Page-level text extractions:
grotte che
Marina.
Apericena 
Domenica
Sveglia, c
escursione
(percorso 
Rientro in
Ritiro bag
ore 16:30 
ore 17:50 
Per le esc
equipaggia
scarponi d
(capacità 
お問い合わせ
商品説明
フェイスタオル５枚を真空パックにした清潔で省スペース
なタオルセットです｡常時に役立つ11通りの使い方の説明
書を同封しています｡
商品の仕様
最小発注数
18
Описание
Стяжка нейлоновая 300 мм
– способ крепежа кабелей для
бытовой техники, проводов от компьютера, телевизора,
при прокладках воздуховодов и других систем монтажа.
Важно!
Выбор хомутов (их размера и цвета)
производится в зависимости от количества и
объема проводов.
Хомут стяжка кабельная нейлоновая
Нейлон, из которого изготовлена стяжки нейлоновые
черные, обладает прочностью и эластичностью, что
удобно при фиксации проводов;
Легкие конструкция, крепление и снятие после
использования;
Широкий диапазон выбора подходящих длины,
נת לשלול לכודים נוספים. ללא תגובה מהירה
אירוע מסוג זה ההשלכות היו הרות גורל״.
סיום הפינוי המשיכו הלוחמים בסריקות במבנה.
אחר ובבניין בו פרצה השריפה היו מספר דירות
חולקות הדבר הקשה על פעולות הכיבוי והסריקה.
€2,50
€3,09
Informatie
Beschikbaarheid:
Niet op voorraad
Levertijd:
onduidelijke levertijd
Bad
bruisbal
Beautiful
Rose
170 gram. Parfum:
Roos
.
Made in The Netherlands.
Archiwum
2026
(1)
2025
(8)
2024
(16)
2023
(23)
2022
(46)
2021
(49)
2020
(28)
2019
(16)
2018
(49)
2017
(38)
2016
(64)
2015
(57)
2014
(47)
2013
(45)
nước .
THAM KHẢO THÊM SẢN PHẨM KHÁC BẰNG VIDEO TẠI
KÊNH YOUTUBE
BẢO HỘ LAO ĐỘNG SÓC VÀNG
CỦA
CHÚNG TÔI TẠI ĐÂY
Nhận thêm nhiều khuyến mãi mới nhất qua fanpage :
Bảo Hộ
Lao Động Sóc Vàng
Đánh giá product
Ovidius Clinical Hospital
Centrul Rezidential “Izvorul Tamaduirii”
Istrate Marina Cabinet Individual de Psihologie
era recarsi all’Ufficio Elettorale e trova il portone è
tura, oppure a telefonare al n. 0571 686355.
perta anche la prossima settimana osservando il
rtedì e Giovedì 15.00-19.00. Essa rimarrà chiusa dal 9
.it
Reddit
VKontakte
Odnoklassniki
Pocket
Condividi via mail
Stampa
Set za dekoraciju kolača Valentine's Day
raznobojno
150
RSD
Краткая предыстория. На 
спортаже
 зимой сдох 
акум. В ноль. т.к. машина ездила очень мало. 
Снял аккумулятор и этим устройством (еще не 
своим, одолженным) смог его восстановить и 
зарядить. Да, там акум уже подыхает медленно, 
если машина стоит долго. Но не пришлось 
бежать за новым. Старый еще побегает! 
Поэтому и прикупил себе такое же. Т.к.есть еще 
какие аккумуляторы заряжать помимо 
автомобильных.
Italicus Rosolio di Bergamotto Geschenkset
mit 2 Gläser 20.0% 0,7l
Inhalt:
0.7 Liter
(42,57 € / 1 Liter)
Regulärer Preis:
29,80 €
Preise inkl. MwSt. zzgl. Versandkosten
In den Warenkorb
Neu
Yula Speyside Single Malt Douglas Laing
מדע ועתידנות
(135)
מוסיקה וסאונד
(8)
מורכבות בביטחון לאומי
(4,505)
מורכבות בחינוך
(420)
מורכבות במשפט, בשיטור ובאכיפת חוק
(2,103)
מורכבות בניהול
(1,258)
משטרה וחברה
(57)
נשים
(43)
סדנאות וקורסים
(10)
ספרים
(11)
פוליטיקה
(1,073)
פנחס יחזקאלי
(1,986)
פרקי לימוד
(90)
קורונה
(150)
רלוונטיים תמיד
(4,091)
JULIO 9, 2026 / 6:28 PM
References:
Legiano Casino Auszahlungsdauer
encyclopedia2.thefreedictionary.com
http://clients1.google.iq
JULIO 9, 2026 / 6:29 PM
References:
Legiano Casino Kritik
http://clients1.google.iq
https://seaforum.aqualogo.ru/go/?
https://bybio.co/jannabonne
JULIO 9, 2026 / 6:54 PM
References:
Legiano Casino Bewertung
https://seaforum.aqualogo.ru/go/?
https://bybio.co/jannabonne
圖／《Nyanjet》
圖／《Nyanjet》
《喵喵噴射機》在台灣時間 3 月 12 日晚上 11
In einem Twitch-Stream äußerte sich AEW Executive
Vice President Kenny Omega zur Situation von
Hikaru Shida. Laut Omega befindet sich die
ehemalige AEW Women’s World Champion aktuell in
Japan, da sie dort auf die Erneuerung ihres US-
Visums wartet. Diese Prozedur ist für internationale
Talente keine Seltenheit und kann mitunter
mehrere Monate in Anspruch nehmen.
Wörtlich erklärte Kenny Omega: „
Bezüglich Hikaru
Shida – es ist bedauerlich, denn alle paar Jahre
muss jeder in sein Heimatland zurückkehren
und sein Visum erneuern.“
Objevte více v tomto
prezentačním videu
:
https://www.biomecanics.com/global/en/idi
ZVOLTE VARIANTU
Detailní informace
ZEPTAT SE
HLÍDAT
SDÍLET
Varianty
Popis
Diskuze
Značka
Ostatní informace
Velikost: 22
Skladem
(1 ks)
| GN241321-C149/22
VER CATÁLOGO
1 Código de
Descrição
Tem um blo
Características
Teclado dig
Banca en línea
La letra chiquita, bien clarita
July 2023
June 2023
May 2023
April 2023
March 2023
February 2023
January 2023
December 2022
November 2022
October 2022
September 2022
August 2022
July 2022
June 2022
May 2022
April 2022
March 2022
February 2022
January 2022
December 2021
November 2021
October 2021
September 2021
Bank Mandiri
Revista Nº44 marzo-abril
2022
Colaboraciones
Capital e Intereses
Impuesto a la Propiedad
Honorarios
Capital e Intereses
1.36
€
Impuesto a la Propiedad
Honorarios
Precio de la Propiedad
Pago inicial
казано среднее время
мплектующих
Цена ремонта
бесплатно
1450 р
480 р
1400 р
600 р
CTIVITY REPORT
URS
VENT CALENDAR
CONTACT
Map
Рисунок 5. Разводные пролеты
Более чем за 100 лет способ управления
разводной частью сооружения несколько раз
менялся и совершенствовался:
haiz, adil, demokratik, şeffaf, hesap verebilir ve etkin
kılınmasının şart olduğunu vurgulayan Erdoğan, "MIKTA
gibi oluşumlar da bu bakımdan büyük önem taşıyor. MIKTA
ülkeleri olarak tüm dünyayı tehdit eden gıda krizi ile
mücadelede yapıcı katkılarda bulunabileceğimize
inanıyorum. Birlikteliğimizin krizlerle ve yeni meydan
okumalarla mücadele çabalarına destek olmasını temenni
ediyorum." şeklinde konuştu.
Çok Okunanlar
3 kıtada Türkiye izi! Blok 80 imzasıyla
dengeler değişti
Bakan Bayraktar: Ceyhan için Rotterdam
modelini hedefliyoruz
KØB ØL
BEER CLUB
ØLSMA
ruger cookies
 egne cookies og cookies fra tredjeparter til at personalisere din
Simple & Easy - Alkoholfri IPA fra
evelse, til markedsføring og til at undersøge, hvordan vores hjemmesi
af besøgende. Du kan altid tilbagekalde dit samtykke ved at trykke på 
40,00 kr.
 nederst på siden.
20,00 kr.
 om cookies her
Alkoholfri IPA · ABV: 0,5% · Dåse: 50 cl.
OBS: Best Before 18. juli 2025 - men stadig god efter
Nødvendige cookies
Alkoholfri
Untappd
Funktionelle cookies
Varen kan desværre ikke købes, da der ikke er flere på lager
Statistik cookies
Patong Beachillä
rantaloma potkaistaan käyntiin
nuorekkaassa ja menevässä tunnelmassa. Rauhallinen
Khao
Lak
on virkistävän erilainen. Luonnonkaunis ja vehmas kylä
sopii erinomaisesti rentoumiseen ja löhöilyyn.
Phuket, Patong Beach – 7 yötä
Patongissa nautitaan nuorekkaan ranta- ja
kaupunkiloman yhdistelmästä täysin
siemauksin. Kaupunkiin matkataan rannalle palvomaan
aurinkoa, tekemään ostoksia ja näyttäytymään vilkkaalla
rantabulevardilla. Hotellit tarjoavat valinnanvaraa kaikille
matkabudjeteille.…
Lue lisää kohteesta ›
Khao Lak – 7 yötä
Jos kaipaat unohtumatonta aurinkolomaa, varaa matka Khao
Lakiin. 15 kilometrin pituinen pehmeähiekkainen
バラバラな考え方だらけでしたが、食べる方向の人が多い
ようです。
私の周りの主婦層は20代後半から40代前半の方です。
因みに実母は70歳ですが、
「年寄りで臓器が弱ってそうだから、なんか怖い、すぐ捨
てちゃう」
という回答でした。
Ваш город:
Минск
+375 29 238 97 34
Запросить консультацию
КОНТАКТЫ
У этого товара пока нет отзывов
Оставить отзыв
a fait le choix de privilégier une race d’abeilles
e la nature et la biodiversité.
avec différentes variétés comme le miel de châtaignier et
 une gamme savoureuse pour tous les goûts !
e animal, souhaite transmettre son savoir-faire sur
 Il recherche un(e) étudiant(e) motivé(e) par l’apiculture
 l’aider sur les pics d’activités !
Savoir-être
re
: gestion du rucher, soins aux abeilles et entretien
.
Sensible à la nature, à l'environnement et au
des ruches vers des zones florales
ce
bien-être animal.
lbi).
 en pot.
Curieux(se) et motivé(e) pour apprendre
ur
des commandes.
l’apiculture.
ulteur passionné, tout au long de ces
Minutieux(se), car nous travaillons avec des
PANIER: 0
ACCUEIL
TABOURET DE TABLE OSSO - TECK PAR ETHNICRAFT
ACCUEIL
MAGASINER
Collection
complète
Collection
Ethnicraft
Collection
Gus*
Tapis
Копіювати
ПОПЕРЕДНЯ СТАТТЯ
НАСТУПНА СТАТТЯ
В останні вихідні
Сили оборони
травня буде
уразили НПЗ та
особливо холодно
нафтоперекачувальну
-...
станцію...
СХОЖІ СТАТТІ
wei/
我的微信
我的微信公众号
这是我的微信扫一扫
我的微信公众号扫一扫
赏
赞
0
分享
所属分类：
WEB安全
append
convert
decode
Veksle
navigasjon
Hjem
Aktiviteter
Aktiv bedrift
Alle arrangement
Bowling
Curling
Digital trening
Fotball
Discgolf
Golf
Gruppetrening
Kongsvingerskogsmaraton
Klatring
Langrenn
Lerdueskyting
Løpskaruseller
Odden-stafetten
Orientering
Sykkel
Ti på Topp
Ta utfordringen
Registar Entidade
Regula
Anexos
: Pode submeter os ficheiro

> **REQUIRED ACTION**
Each line above that contains "apiculture" counts once; report the total of such lines and nothing more.

> **WRITTEN SOLUTION**
2